My dearest museums in Amsterdam
I have long been convinced that the main purpose that compels us to visit a museum may not necessarily be only because of impressive archives or exciting new exhibitions. The magnificence of being in a museum can also be felt by just admiring the architecture of their buildings. I am sure that many of you, just like me, can easily agree that this is just enough to marvel yourselves when taking this cultural adventure.
There are around 75 museums in Amsterdam. Most of them not only carry stunning master pieces but also make the visit worthwhile when contemplating their historical relevance and beauty of construction. The cafés that invite us to stay in for hours and souvenir shops offering unique gifts are also worth mentioning.
I put a short list together of my favourite museums in Amsterdam that certainly cater to different tastes. I have been to some of them countless times. When I love a museum, no matter how many times I go: it seems that on every new occasion a whole different perspective rises in my mind.
Rijksmuseum: I have always considered it to be the most fantastic museum in the Netherlands. The whole concept comes perfectly together: the building has an imposing and fortunate combination of gothic and renaissance elements; it carries 800 years of Dutch art and history from the Middle Ages to Mondrian - including masterworks such as Rembrandt's "The Night Watch"; an outside wonderful garden blossoms with temporary exhibitions during summer time; the Library is a book lovers' paradise and a lovely passageway connects the two halves of the atrium, with glass panels revealing the museum's grand interior. The gift shop and the Michelin-Star restaurant wrap up the whole experience. P.S.: spare time to appreciate the breathtaking porcelain collection on the ground floor. Adult entrance costs €20.

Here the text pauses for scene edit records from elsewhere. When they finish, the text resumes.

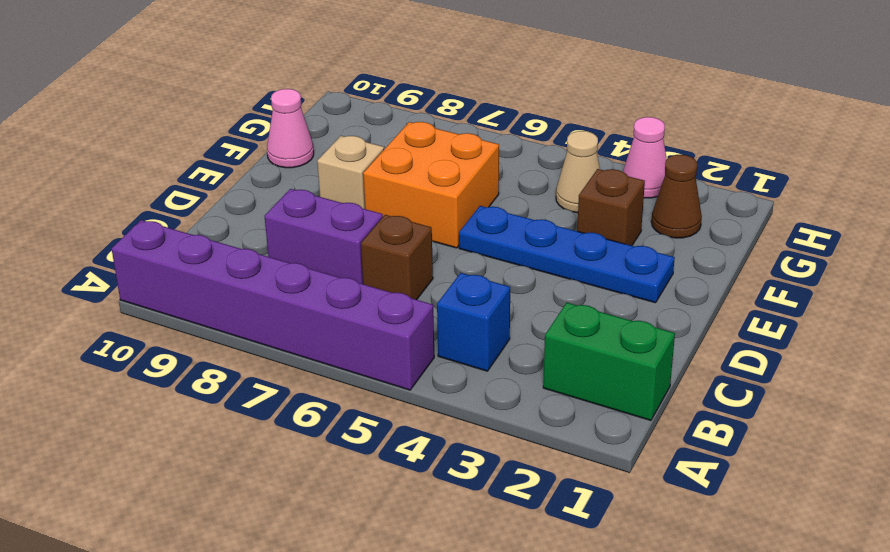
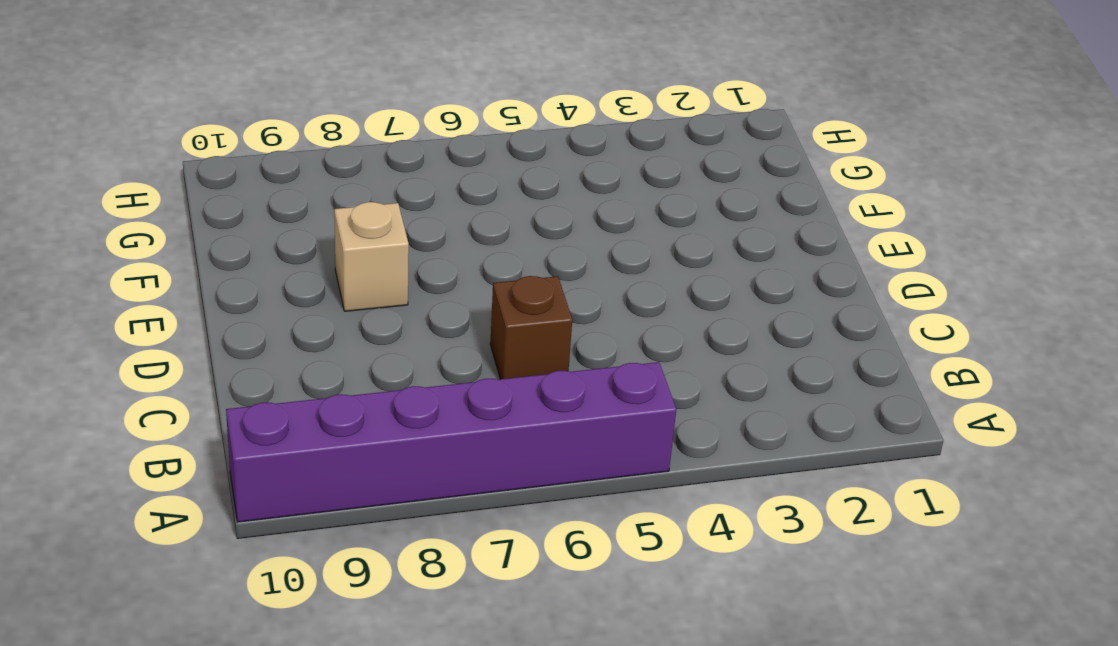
none -> green brick B1:B2 level 1
none -> blue brick B4 level 1
none -> purple brick C7:C8 level 1

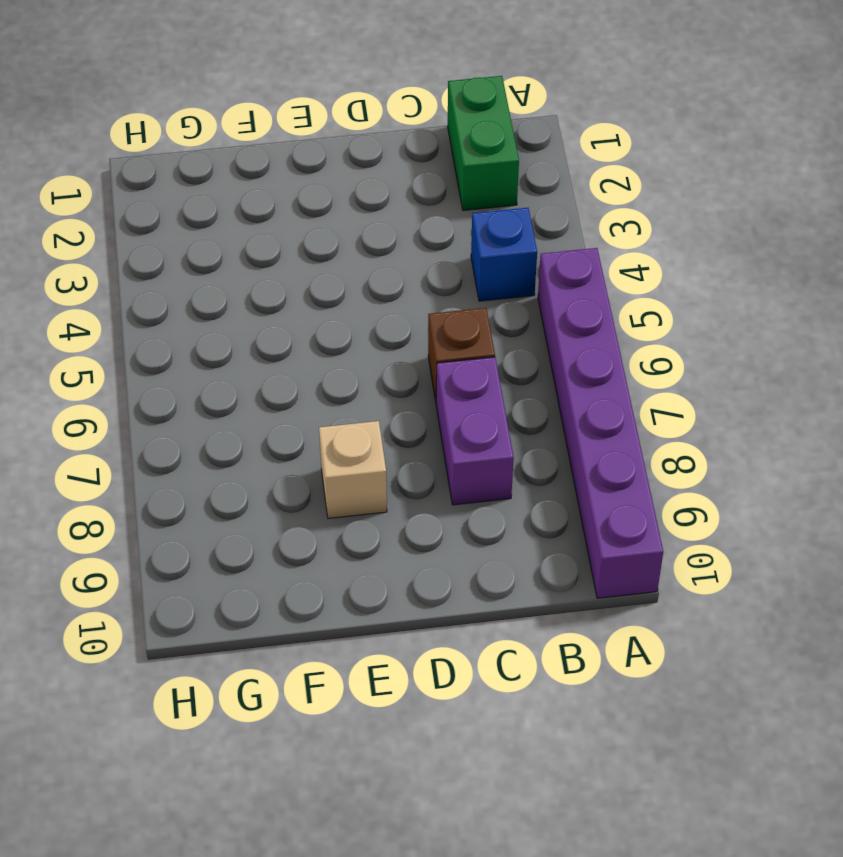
none -> blue plate E2:E5 level 1
none -> orange brick E6:F7 level 1
none -> brown brick F3 level 1

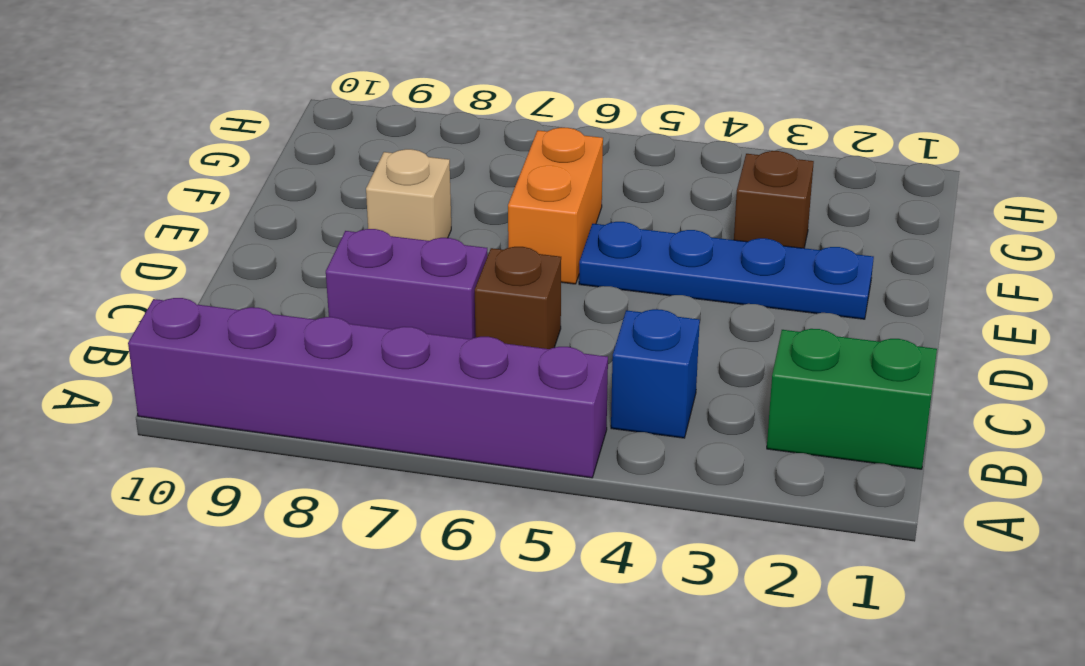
orange brick E6:F6 level 1 -> orange brick E6:F7 level 1
none -> pink cone F10 level 1
none -> brown cone G2 level 1
none -> tan cone G4 level 1

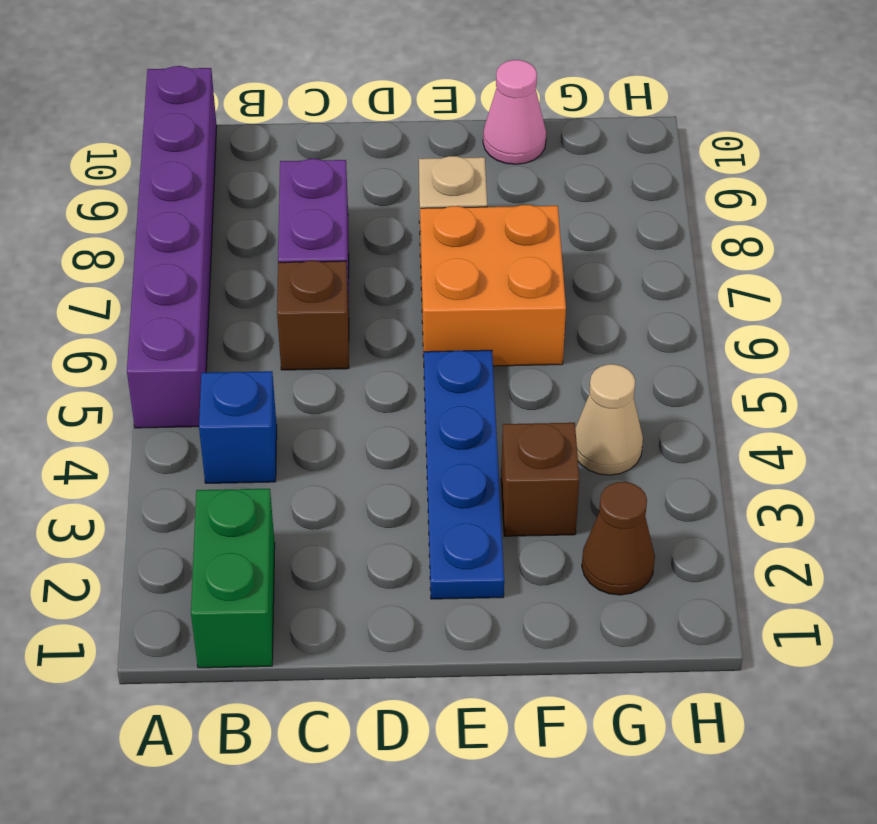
none -> pink cone H3 level 1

Hermitage: it is the local brother of the Russian museum and is located on the banks of the Amstel River in the colossal building known as Amstelhof (from 1681 until 2007 the property functioned as a house for the elderly). Power, glory, extravagance and luxury can describe some of its temporary exhibitions mostly dedicated to Russian history and culture. Some rooms reveal unique interior designs that always lead me to picture a fancy atmosphere of balls and Royal celebrations. If the local branch has only a glimpse of the whole opulence held by the Russian museum, I cannot help but wonder what we could expect to see in St Petersburg! The price for the whole museum is €25.
Van Gogh: This is quite likely the gateway where art enthusiasts and tourists usually enter when journeying through the excellent choice of museums in Amsterdam. The whole place pays hommage to the life and work of the Dutch master of Impressionism: Van Gogh’s largest collection of artworks are beautifully curated on all floors. Visitors can see not only his acclaimed oeuvres d’art but also significant archives from which Van Gogh took inspiration. He was very fond of Japanese art and thus he dedicated himself to study it while absorbing spectacular influences in his paintings. Some of the Oriental prints recorded by Van Gogh are on exhibition and indulge our eyes to contemplate the museum's colourful and powerful beauty even more. Each adult ticket costs €20.

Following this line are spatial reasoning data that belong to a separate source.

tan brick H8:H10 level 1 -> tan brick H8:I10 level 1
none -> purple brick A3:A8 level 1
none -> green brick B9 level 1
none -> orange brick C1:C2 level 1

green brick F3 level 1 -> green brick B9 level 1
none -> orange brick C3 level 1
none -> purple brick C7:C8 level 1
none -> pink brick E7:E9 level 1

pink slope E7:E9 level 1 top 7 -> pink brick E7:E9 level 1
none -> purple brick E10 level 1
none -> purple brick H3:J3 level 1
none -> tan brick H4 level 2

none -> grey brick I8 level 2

Stadsarchief: it is the largest city archive in the world! What impresses me the most, however, is the permanent exhibition "Treasure Room" showcased in a former bank vault. These precious archives were transferred in 2007 to this imposing and beautiful art deco building known as "De Bazel" in the Centre of Amsterdam surrounded by delightful canals. Built in 1926, the property was originally the headquarters of the Dutch Trading Company and later the ABN AMRO bank. It costs an average of €7,50 for adults’ tickets while some exhibitions have free entry.
TropenMuseum: it is one of the largest anthropology and ethnography museums in the Netherlands. Out of the amazing collections about worldwide cultures, my favourite one is dedicated to the Southeast of Asia and to universal themes that connect people all over the world: gender and identity, discrimination and marks of slavery, love and resilience, celebration and conflict. The Tropenmuseum is housed in an important historical building whose inauguration in 1926 included the noble witness of the former Queen Whilelmina. Adult entrance costs €15.

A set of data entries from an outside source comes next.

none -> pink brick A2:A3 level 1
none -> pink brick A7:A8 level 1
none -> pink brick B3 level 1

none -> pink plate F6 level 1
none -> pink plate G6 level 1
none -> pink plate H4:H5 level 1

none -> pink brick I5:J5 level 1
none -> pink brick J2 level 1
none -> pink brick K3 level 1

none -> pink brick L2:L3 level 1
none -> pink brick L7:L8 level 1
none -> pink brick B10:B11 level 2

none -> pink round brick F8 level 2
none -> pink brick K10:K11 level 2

Amsterdam Museum: it is perhaps one of the museums most full of civic pride that I've ever been to! The entire place is dedicated to the history, the development, the wisdom and wealth of Amsterdam. It also highlights creativity, free-thinking and entrepreneurship of which the city's citizens are proud to carry - not to mention the open approach on drug use. Visitors will dive into Amsterdam's DNA on a pleasant journey through paintings, videos, maps and many more artefacts. As the museum smartly curates digital and modern interactions, children and teenagers will hardly feel bored. Curious fact: the building used to house the City Orphanage during Middle Ages. Adults tickets cost €15.
***Museumkaart: if you live in the Netherlands, I would recommend applying for this friendly annual-fee card which grants access to hundreds of museums in the country. Prices from €32 to €64.